[Lens and sensor metadata]

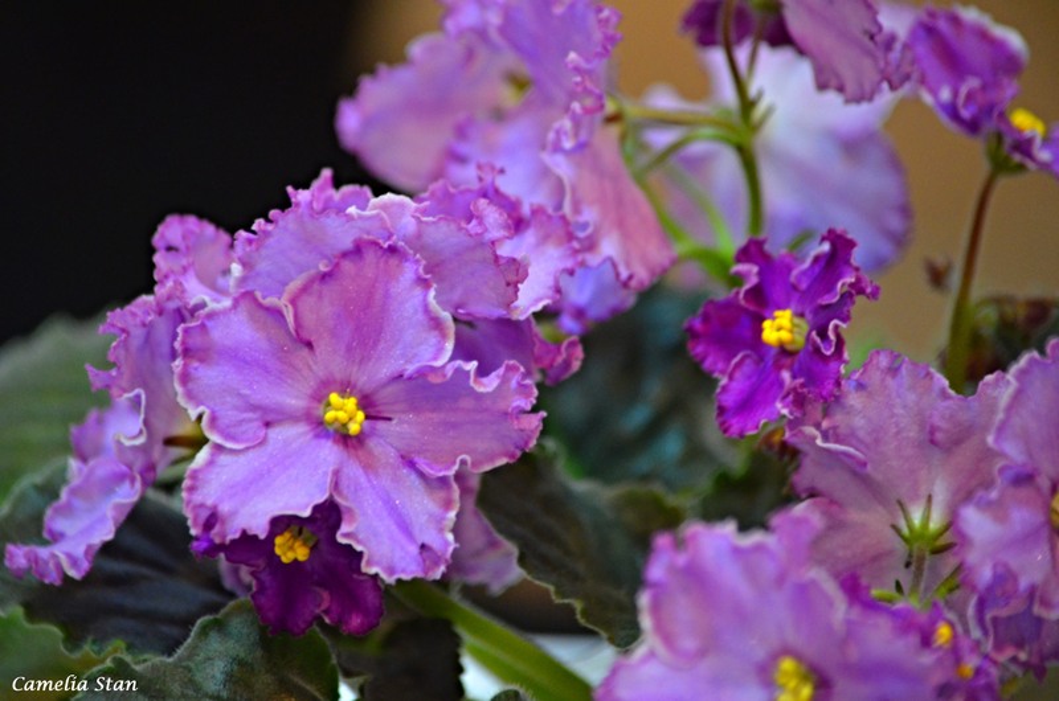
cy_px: 350
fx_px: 8807
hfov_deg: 6.9
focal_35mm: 300
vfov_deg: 4.6
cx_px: 530
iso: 1600
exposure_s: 1/30
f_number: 5
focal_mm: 200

### Exercise details
Your answer must consist of the entries, unchanged, with no pictures in it.

### Output of the exercise
cy_px: 350
fx_px: 8807
hfov_deg: 6.9
focal_35mm: 300
vfov_deg: 4.6
cx_px: 530
iso: 1600
exposure_s: 1/30
f_number: 5
focal_mm: 200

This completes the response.